SA Eagle maintains its strong credits rating
SA Eagle maintains its strong credits rating
Global Credit Ratings (GCR) has reaffirmed SA Eagles domestic claims paying ability rating of AA+ (double A plus) and, as such, remains one of the most highly rated players in the industry. SA Eagle is a listed subsidiary of Zurich Financial Services (Zurich), which holds a 73.6% stake in the insurer and is rated A+ internationally.
The very high rating stems from the insurers strong position in the domestic short term insurance market, which has displayed exceptional profitability over the past few years. This is further underpinned by SA Eagles strengthening relationship with Zurich, whilst the parents intention of increasing its exposure to Africa was noted. In this regard, a significantly higher dividend of R362m was declared in 2005 in order to bring solvency in line with Zurichs optimal level. Notwithstanding, the insurers international and statutory solvency of 49% and 31% respectively remain comfortable and SA Eagle continues to display a strong and well diversified balance sheet.

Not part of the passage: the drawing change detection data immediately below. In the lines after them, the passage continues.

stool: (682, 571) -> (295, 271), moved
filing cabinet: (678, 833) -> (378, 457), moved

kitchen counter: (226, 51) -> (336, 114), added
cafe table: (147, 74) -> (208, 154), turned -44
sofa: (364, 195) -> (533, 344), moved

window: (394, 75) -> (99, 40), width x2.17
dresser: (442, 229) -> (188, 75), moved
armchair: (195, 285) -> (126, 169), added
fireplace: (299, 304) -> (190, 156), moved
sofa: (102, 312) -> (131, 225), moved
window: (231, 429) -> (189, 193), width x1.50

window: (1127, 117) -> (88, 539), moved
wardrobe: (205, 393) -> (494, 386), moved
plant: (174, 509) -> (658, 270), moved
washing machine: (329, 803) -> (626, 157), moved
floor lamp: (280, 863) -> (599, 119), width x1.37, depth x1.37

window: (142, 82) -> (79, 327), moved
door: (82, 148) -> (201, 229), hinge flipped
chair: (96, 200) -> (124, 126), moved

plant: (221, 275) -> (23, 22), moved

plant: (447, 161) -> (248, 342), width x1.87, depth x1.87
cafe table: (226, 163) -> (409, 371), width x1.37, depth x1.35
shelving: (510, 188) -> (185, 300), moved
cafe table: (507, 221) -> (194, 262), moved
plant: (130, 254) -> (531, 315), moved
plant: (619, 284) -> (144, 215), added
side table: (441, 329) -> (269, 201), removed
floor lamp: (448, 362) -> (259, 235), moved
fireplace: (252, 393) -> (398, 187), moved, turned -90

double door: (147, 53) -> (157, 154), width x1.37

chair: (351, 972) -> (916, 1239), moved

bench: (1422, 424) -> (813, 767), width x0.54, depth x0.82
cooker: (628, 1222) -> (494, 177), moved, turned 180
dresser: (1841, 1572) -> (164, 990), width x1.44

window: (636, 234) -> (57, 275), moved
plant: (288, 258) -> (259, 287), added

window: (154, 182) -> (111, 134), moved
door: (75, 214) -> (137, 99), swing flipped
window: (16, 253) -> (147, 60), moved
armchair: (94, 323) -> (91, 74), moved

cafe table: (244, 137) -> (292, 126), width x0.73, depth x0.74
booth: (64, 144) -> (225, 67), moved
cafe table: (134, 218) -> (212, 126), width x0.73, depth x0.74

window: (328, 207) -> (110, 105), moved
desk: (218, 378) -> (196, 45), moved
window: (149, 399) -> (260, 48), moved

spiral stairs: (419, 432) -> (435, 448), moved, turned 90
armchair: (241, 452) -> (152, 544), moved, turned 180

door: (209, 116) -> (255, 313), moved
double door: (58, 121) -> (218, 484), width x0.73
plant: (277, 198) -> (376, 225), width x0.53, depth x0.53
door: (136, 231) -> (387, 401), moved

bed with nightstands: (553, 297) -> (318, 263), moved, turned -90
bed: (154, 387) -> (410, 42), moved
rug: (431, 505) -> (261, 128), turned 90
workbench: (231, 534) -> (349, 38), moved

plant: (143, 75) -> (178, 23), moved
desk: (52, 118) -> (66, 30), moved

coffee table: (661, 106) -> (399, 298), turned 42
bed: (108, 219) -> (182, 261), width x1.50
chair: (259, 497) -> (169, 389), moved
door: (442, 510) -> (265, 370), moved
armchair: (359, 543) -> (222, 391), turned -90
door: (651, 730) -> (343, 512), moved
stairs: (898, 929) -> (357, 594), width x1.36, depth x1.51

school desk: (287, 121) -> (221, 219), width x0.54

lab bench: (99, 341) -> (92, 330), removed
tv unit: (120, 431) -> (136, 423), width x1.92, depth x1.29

However, the industry has begun to report a softening of rates, as increased competitive pressures have begun to mount. Although SA Eagle is positioned in the less rates-sensitive commercial lines market (consisting of small corporates and SMEs), the softening rates environment will place intense pressure on SA Eagle to maintain market share, whilst meeting profitability criteria. In this regard, equity holdings have historically been utilised to boost returns, although this does somewhat expose the insurer to the volatility of the equities market.
SA Eagle - Interim Results 2006
Johannesburg, (August 31, 2006). Short term insurer SA Eagle, a 73.6% owned subsidiary of the Swiss based Zurich Group posted satisfactory half-year results today. Growth in premium revenue continued with an increase of 11.2% to R1,905.8 million (2005: R1,714.7 million). Investment income increased by R8.8 million to R95.2 million (2005: R86.4 million), indicating positive returns in the form of interest and dividend income.
Headline earnings of R72.1 million for the six months were 28.6% lower compared to the same period in 2005. Earnings per share of R130.6 million for the six months were 7.1% lower compared to the same period in 2005, mainly as a result of the higher realised gains and investment income compared to last year.
Managing Director, Nick Beyers commented: Underwriting performance has come under pressure during the period, reflecting a softening of the insurance cycle and a return to more normal claims patterns.
The net underwriting result for the period was R57.3 million (2005: R92.3 million).
Trading conditions for the short term insurance industry in the first half of 2006 have been impacted by a number of factors. The main adverse factors were an increase in fire incidents, hailstorms in KwaZulu-Natal and heavy rains in Gauteng.
The motor account was negatively impacted by an increase in the incidence of accidents and hijackings. While the Company has noted some increase in the cost of repairs for imported vehicles, overall it has largely been able to contain motor repair costs as a result of greater efficiencies and improved controls realised through its motor assessment centres. Nevertheless premium increases, in order to price appropriately for this risk, will be implemented alongside other corrective measures to address profitability.
The solvency margin increased by 6% to 54.0% (2005: 48.3%) and remains above the stated policy of maintaining solvency in the 40% to 50% range. SA Eagle remains financially sound and Global Credit Rating has recently reaffirmed its claims paying ability rating of AA+.
Given the strong solvency position, the Directors have declared an interim dividend of 220 cents per share (2005: 200 cents per share).
While the Directors are confident regarding the Groups prospects for the remainder of the year, the Eastern and Southern Cape floods have already set a more cautious tone. It should be noted that underwriting as well as investment performance fluctuates and, therefore, results for the first six months are not necessarily indicative of the Companys performance for the remainder of the year.
Zurich Financial Services Group (Zurich) is an insurance-based financial services provider with a global network of subsidiaries and offices in North America and Europe as well as in Asia Pacific, Latin America and other markets. Founded in 1872, the Group is headquartered in Zurich, Switzerland. It employs approximately 55,000 people serving customers in more than 120 countries.